Se la scuola torna indietro

Il dibattito sui casi di bambini respinti alla scuola elementare ci riporta indietro nel tempo, a cinquant'anni fa, a don Milani e Mario Lodi e a riscoprirne l'attualità.

Se Don Milani resta attuale

17/06/2012
Don Milani a Barbiana.
Don Milani a Barbiana.

Abbiamo scritto più volte in passato, e il presente lo conferma, che tra gli scritti di don Lorenzo Milani restava attuale la portata profetica di Esperienze Pastorali, dicendoci per contro che la lettura di Lettera a una professoressa andava contestualizzata un'epoca e in una scuola – quelle degli anni Cinquanta e Sessanta -  nel frattempo cambiate. Ci si diceva che era acqua passata quella scuola che respingeva in partenza i ragazzi destinati a Barbiana fin dalle classi  elementari, a vantaggio di una scuola più inclusiva e capace di aderire al dettato costituzionale.


La cronaca del momento però, pur circoscrivendo a pochi casi quello che al tempo di don Milani era la regola, ci riporta con i bambini respinti in prima elementare dentro il dibattito di quel tempo e ci fa rileggere Lettera a una professoressa con uno sguardo diverso, perché in fondo i pochi casi di oggi somigliano ai tanti casi di allora. Soltanto che la marginalità geografica viene sostituita da altre marginalità diverse che abitano al confine tra disabilità e "normalità", o nelle periferie in cui vivono bambini svantaggiati da una lingua diversa. 

Siccome, come allora, non è verosimile che, come don Milani scriveva, Dio faccia nascere gli asini e gli svogliati solo nelle case dei poveri, è verosimile che quei pochi casi siano la spia del fatto che, nell'affanno di tagliare qua e là, e sulla scuola non è il caso di prendersela con i tecnici ci avevano pensato altri prima, stia diventando più difficile colmare in classe gli svantaggi della vita.

Don Milani fa scuola a Barbiana.
Don Milani fa scuola a Barbiana.

Una scuola che non riesce a colmare lo svantaggio iniziale a sei anni -quando è chiaro fin dai tempi di don Milani che lo svantaggio e l'eccellenza se non si fa qualcosa si allontanano progressivamente autoalimentandosi in reciproche, incolmabili, distanze - è figlia di uno Stato che, dopo aver visto ridursi a miraggio il lavoro dell'articolo 1 della Costituzione, vede virualizzarsi il compito di rimuovere gli ostacoli alla pari dignità di tutti i cittadini dell'articolo 3.

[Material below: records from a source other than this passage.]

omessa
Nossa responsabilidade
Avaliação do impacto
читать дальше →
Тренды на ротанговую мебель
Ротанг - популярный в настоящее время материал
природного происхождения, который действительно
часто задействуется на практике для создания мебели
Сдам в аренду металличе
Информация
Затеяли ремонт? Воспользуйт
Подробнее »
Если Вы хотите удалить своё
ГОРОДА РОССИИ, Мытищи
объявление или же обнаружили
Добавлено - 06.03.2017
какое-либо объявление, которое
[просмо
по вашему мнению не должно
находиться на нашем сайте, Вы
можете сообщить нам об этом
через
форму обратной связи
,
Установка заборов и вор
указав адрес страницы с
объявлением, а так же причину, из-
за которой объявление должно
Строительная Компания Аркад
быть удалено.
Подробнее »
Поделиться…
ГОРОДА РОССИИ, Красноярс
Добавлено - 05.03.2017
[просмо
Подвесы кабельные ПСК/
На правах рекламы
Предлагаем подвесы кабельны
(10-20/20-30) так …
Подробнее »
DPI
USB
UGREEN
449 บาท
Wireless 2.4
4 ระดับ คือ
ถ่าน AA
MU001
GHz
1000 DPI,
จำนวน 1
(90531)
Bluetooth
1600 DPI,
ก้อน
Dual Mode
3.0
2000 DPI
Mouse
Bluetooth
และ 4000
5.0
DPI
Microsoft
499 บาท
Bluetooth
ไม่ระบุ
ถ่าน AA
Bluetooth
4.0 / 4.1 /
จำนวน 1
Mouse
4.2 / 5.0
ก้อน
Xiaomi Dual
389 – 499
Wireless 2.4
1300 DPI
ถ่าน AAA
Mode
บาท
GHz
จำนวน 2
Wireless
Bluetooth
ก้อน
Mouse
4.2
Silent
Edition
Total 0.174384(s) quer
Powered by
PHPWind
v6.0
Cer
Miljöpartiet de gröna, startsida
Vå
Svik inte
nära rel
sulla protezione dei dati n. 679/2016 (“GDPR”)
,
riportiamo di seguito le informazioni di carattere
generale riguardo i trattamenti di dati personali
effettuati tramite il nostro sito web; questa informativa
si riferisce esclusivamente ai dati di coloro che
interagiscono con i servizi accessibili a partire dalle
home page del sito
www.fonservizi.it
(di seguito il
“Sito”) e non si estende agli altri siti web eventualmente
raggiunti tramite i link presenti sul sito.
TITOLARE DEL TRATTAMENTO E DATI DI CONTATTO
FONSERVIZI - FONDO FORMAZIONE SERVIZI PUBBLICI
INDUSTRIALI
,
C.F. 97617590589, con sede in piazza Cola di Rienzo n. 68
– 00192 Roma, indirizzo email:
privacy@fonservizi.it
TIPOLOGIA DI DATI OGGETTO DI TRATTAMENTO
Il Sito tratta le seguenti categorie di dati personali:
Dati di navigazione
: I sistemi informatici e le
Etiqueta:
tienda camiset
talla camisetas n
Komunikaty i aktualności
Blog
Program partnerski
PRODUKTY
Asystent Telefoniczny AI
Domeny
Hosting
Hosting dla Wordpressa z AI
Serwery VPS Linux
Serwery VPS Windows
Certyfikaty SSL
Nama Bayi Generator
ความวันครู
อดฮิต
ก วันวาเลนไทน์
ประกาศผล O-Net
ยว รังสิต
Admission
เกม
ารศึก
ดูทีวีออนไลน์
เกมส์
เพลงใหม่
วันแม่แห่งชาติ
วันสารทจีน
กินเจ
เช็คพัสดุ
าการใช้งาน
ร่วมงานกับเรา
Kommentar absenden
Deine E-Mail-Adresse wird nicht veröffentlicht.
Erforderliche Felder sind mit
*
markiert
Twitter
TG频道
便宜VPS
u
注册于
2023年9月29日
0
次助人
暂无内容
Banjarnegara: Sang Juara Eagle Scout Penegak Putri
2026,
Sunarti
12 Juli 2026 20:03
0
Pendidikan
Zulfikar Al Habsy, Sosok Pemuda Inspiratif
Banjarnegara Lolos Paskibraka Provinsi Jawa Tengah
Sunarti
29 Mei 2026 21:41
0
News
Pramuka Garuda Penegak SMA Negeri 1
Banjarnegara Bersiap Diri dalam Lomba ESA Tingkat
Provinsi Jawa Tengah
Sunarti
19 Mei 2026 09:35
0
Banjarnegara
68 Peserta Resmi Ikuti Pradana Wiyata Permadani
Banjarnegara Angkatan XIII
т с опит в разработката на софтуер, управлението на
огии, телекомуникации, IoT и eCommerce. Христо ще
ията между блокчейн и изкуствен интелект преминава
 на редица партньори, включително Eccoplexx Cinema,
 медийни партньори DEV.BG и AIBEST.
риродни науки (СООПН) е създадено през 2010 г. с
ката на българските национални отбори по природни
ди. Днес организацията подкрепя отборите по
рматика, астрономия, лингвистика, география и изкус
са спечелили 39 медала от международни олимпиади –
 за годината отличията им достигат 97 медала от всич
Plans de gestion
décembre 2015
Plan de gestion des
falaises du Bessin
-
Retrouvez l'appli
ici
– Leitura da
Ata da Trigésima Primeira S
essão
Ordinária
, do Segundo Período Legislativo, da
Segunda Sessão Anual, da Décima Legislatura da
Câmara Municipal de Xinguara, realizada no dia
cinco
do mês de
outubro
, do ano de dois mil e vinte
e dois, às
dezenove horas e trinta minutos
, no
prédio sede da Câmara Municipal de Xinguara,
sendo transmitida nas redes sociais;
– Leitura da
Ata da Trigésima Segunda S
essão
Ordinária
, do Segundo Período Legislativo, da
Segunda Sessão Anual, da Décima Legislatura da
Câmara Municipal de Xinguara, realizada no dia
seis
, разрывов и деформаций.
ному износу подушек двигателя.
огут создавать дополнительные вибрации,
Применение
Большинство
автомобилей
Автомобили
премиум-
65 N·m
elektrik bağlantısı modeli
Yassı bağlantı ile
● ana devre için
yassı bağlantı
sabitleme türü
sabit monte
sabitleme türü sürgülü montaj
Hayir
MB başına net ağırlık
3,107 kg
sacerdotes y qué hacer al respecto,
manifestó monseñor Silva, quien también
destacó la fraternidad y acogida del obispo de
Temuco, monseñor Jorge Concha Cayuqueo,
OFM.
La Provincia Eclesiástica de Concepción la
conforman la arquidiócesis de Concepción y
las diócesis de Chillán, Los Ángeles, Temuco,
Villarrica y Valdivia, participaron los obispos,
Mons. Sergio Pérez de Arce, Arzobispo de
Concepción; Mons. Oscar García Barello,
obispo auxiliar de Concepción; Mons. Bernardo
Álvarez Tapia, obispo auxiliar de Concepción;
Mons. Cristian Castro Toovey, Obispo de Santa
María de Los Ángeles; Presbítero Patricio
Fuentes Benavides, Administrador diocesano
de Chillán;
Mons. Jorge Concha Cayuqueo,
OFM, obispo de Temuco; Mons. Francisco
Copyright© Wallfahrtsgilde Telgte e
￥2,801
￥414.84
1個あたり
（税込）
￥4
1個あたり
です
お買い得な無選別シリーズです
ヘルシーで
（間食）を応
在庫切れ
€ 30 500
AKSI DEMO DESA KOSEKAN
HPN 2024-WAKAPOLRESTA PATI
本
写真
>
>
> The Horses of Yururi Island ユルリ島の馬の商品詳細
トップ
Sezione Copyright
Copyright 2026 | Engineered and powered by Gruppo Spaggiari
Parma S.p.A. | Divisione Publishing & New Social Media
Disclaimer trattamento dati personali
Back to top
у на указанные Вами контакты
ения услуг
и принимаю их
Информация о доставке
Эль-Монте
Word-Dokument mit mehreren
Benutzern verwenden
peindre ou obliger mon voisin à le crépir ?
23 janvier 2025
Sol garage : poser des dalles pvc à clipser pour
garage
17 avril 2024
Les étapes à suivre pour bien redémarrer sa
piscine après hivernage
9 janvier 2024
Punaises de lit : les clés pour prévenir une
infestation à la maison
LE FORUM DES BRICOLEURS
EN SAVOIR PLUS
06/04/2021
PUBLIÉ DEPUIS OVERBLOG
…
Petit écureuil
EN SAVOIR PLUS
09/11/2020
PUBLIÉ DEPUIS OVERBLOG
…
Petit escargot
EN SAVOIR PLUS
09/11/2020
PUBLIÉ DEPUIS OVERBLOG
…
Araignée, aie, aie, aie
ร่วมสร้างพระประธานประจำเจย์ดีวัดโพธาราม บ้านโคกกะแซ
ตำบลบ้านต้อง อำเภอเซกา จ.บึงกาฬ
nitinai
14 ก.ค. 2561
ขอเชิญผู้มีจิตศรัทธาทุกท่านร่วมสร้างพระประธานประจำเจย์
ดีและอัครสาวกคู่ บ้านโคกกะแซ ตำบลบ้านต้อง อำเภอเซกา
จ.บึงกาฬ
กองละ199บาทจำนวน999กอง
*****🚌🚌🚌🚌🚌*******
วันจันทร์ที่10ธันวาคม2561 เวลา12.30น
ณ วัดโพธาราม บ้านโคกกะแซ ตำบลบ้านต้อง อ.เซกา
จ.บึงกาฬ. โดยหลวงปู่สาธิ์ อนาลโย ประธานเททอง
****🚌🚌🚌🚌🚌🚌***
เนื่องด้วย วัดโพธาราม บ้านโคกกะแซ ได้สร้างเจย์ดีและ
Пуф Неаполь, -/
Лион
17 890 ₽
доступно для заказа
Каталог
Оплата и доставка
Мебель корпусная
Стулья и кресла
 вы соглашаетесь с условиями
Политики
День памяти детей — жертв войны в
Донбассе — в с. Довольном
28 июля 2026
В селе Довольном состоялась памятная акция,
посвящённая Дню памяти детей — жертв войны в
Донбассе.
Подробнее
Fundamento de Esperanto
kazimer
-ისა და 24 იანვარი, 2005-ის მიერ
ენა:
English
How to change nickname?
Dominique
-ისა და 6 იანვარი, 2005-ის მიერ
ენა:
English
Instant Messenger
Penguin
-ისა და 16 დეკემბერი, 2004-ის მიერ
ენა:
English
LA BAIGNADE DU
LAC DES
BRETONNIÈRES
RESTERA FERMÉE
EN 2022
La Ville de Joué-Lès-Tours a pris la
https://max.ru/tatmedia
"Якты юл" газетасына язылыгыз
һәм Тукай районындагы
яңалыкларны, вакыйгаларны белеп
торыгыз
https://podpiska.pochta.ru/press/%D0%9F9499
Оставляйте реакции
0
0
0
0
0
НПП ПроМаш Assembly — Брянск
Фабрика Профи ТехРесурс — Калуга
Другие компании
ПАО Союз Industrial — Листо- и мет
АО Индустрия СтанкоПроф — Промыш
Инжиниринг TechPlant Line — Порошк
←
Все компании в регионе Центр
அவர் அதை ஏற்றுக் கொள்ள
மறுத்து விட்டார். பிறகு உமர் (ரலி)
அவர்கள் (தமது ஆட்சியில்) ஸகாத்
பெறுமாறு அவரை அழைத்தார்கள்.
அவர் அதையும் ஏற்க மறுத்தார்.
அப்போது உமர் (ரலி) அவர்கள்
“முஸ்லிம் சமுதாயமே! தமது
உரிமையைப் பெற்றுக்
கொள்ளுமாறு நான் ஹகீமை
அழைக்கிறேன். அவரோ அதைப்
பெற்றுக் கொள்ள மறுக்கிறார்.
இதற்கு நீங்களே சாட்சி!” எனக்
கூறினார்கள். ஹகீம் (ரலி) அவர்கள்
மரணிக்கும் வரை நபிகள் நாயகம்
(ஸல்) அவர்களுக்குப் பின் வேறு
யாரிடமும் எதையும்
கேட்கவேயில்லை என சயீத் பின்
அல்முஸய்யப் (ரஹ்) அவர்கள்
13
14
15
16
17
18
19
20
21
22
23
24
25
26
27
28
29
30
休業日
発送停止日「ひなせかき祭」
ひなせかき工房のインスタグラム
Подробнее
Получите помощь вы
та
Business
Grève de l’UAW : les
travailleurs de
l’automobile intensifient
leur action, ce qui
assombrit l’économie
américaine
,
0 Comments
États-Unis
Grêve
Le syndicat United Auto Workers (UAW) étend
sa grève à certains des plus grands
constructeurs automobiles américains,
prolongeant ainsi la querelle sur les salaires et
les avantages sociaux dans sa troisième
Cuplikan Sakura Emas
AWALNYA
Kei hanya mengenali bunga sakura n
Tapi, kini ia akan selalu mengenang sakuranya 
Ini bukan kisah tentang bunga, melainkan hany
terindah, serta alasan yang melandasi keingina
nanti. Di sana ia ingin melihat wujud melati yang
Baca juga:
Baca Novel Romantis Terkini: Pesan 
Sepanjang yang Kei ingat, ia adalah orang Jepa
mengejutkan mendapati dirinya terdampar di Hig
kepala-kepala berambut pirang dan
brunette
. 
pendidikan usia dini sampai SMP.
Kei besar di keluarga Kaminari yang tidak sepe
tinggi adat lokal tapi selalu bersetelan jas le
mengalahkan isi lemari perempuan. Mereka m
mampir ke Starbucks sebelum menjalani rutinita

Non c'è luogo migliore della scuola per colmare le distanze, ma non si può gettare la croce su singoli insegnanti, dirigenti, istituti, che si arrendono davanti a voragini per le quali si danno loro sempre minori risorse e strumenti. Non è questione di ricorsi e carte bollate. 

Il problema è più profondo sta nel capire che un Paese in crisi, qualunque crisi
, non può che rinascere dalla scuola in cui crescono piccoli nuovi cittadini. Cui un giorno sarà giusto chiedere di assumersi le proprie responsabilità. Ma a sei anni quelle responsabilità sono di altri. Resta vero che una decina di rondini non fanno primavera (e neppure inverno) e che di meno di dieci bocciati parliamo. Ma il fatto che ci siano è una spia da considerare.